MATERIAL FOR THIS TASK START
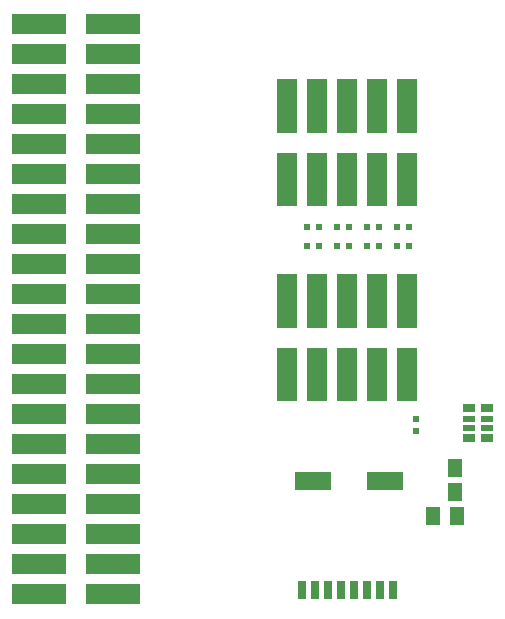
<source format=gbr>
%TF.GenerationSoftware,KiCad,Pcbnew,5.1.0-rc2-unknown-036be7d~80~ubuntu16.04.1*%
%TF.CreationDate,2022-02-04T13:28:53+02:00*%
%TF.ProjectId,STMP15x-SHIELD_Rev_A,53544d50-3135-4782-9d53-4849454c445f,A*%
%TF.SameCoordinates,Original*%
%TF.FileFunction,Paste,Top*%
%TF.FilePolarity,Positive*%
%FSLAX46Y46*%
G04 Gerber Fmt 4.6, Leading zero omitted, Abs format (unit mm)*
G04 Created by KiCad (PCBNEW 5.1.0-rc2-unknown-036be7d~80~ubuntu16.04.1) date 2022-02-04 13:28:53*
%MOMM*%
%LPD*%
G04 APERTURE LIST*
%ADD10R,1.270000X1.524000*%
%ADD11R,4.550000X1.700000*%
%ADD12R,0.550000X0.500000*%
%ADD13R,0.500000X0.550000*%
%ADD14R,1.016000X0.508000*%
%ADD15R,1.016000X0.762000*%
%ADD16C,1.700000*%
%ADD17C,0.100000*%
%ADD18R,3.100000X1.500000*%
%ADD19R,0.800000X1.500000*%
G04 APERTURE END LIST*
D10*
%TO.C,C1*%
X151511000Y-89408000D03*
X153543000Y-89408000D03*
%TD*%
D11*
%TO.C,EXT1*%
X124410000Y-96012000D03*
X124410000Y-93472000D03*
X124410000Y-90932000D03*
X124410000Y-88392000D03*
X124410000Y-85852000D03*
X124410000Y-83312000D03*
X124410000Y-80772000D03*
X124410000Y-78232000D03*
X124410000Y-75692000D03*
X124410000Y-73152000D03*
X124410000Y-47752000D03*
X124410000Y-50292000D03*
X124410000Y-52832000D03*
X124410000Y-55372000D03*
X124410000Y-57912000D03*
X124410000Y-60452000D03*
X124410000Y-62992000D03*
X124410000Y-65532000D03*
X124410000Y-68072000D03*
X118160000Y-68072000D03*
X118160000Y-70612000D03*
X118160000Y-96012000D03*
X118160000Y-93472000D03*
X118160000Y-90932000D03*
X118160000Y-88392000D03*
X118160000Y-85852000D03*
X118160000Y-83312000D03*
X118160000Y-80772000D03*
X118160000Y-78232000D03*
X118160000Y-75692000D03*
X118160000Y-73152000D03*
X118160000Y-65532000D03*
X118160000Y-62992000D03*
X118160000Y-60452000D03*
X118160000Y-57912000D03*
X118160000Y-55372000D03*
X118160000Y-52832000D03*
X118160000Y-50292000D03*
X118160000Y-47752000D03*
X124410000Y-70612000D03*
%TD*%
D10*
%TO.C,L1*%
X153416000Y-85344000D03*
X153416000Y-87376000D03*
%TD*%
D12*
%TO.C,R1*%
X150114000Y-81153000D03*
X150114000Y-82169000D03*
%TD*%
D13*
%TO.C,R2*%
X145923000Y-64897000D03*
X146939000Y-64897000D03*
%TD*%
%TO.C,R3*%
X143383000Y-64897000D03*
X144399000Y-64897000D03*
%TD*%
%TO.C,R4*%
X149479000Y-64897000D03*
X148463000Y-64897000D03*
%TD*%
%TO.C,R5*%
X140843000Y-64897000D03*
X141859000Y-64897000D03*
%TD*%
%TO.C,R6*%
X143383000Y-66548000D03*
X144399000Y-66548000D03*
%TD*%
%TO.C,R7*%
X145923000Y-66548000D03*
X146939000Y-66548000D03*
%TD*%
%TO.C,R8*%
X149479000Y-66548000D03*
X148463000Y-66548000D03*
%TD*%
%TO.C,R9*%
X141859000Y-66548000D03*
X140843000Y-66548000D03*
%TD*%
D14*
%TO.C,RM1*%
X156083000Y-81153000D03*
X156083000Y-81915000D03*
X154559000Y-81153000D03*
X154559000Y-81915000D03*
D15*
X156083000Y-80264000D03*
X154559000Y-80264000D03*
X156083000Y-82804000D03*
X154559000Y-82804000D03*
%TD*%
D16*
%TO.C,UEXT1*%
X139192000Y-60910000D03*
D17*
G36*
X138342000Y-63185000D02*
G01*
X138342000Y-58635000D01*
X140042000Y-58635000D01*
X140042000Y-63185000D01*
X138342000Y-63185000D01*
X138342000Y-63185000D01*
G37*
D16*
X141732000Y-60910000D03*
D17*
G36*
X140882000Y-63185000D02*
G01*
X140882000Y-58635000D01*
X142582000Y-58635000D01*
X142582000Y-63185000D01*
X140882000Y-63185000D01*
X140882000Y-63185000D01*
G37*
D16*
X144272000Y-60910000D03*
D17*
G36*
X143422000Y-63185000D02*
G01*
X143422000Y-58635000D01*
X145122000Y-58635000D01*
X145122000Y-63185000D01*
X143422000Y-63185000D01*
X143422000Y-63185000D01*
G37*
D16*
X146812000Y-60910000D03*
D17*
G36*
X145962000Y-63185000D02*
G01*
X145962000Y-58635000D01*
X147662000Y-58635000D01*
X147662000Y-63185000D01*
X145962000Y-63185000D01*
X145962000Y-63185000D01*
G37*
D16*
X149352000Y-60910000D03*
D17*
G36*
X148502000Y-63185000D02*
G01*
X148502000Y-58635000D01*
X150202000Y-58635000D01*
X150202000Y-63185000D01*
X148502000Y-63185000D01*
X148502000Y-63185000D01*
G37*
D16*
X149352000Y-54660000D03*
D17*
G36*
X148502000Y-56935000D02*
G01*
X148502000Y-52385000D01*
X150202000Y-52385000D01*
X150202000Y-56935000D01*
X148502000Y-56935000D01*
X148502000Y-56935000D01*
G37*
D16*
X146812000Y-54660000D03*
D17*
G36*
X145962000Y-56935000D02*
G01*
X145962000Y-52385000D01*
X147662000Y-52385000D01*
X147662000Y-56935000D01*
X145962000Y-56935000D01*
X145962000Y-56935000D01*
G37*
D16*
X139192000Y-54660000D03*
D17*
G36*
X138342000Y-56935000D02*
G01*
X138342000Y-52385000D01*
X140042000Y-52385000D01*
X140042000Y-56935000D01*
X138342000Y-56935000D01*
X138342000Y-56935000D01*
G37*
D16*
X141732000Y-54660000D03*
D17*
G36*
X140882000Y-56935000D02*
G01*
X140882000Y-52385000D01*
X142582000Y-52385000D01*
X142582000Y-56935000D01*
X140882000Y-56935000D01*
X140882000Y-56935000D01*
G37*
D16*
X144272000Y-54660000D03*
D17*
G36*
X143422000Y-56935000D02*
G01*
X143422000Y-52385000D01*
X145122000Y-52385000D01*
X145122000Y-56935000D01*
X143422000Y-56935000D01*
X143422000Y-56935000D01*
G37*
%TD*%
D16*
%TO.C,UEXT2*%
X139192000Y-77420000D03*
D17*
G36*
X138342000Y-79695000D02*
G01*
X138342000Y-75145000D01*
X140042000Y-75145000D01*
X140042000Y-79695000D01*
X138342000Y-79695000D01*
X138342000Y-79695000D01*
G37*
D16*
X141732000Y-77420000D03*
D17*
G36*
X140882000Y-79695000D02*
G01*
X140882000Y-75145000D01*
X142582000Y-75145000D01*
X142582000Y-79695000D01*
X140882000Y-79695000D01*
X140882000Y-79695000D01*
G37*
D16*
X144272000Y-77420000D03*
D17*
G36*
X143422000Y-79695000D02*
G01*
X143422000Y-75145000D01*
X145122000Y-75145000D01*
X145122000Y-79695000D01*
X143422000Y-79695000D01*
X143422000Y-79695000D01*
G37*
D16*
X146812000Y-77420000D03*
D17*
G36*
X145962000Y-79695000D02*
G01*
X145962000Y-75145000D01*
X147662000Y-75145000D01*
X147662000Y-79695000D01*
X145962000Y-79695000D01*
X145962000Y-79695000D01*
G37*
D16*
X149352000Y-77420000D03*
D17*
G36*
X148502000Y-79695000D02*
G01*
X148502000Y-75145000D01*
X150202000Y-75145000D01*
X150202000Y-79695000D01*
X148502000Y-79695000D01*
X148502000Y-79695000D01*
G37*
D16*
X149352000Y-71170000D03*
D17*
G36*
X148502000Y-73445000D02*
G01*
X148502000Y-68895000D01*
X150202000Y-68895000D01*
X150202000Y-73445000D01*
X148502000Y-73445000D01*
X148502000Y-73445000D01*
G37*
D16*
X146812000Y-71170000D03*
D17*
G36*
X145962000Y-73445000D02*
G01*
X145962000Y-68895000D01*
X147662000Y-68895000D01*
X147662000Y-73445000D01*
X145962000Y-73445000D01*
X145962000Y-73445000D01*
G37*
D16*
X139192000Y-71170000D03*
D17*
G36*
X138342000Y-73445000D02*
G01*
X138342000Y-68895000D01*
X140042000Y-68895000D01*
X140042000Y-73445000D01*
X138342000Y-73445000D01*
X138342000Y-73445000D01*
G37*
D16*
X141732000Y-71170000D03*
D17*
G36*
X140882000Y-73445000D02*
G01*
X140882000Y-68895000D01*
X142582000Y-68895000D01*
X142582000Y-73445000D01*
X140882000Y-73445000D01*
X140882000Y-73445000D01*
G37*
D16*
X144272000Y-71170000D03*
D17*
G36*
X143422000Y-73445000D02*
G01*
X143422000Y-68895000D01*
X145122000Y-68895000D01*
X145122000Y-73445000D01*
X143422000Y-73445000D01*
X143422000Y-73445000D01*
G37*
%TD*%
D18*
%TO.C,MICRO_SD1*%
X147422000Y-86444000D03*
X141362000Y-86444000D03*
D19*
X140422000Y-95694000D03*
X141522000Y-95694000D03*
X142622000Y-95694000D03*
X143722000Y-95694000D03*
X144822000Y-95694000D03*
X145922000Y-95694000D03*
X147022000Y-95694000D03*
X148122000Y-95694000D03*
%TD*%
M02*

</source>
MATERIAL FOR THIS TASK END
__TASK STATEMENT__: Lines in the data that hold "APERTURE" are to be counted, and the number alone reported.

__RESPONSE TO THE TASK__: 2